• Given problem A: In the author interview, what are the names of the human and the vampire whose relationship the author set out to examine?
• Given problem B: Print the section of the author interview that begins at the words "5 – I’ll be" and stops after "you’re referring to!".
• Given problem C: Translate this sentence from the author interview into French: "Purists may sneer, but fantasy readers should still enjoy it."

··· Passage to read ···

The Court of the Midnight King, my venture into ‘historical’ fiction, was a one-off, born of my fascination with Richard III. I just had to write something about him, but I couldn’t tell it straight – that’s been done a hundred times, anyway – I had to put a fantastic spin on it, otherwise I couldn’t make the story work as I wanted it to! So it is really still a fantasy, based on real events but happening in a slightly skewed parallel reality. Purists may sneer, but fantasy readers should still enjoy it.

5 – I’ll be honest and say that I’m not a big horror fan, though I have read a considerable number of ‘classics’ in the genre. (James Herbert, Stephen King etc) Having met you, my initial impression of you was of a gentle soul, yet your characters are often flamboyant, aggressive and exotic in their choice of partners. I’d love to know what you feel it is that motivates you to write horror stories, and dark fantasies with such sexually charged characters. Do you have a particular preference of genre to write in now, or are you still torn between several? Do you intend to continue your vampire series, or is that now at an end?

I am a gentle soul! I can’t imagine what you’re referring to! 
Well, really I don’t consider that I write horror. I don’t find vampires especially horrific, but I do find the idea of them extremely interesting and potentially erotic. They are paradoxical figures who represent things we fear, such as death, or the dead coming back to life, and things we might desire, such as immortality, power over others, or guilt-free sex. They can be used to explore all sorts of fascinating avenues of psychology. And of course the attraction of the dark predator such as Dracula or Heathcliffe is absolutely classic and timelessly popular. I’d grown annoyed with vampires in books and films always having to be pursued and destroyed, and I wanted to examine a relationship between a human, Charlotte, and a vampire, Karl, that didn’t have to end with Charlotte being rescued and Karl being staked. I’m fascinated by the idea of ‘otherness’ in the form of vampires, faeries and so on, and examining what could happen if, instead of becoming the victim, you could actually break through and get to know this mysterious creature.

··· Listed entries ···

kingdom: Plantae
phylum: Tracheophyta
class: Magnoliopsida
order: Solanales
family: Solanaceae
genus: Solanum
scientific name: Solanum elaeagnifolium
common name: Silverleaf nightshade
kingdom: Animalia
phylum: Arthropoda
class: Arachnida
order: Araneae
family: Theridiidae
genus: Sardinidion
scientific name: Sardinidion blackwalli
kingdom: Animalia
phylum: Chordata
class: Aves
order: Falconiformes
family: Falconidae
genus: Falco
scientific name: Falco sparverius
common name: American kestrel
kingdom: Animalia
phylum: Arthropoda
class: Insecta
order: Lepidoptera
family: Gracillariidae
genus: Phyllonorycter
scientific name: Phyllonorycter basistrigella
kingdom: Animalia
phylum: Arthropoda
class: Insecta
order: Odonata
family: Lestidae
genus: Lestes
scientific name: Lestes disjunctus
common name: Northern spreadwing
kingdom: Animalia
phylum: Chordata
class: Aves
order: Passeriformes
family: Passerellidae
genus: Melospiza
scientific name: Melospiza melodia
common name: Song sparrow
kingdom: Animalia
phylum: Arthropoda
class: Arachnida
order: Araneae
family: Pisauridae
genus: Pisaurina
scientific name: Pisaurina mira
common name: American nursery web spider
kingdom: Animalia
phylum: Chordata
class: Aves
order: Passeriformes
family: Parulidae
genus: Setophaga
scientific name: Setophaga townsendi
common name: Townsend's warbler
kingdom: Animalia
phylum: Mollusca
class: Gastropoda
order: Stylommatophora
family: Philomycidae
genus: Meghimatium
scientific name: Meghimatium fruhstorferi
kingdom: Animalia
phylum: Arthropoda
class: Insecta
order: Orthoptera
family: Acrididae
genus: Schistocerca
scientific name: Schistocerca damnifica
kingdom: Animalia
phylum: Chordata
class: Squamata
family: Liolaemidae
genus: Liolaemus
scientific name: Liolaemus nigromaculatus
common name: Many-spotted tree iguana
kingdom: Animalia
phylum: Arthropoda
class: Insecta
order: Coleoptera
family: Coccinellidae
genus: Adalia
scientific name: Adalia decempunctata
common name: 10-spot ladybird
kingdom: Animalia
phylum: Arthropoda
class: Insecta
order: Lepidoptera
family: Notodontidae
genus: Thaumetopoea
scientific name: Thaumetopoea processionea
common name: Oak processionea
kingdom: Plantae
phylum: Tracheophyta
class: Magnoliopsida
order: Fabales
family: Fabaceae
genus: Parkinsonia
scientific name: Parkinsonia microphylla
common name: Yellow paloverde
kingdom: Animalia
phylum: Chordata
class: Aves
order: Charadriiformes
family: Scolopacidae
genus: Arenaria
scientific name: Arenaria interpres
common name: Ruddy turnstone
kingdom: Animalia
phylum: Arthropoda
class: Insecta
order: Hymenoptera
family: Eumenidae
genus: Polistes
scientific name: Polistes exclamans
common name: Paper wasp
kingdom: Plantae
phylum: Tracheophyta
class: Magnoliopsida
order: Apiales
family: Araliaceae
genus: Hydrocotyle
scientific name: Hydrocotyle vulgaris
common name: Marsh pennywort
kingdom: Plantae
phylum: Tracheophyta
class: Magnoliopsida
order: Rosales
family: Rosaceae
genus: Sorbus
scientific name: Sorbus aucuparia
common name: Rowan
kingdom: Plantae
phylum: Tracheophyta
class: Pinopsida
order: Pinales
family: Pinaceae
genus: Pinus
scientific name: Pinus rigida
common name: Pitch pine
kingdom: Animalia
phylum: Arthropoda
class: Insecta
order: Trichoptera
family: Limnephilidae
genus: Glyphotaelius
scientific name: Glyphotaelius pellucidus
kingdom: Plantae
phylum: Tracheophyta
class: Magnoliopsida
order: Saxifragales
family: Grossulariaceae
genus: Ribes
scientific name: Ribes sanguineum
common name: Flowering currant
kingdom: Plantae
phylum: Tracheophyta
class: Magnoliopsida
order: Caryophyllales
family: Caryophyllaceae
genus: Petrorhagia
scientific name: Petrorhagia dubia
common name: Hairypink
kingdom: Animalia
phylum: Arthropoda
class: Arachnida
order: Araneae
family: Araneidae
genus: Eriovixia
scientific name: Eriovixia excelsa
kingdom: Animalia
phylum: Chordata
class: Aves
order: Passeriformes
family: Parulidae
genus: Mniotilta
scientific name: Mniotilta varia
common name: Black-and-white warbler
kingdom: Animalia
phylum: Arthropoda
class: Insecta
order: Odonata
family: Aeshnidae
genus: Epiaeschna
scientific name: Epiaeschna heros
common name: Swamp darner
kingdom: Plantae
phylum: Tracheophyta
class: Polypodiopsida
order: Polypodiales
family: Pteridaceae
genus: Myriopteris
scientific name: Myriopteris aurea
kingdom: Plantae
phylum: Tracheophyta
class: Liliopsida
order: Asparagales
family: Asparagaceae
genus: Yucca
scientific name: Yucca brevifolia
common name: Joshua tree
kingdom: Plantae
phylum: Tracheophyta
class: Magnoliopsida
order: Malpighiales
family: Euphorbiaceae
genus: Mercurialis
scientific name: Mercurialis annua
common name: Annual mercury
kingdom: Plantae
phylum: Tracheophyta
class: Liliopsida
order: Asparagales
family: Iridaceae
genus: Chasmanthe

···

• Worked solution A: The human is Charlotte and the vampire is Karl.

• Worked solution B:
5 – I’ll be honest and say that I’m not a big horror fan, though I have read a considerable number of ‘classics’ in the genre. (James Herbert, Stephen King etc) Having met you, my initial impression of you was of a gentle soul, yet your characters are often flamboyant, aggressive and exotic in their choice of partners. I’d love to know what you feel it is that motivates you to write horror stories, and dark fantasies with such sexually charged characters. Do you have a particular preference of genre to write in now, or are you still torn between several? Do you intend to continue your vampire series, or is that now at an end?

I am a gentle soul! I can’t imagine what you’re referring to!

• Worked solution C: Les puristes ricaneront peut-être, mais les lecteurs de fantasy devraient tout de même l'apprécier.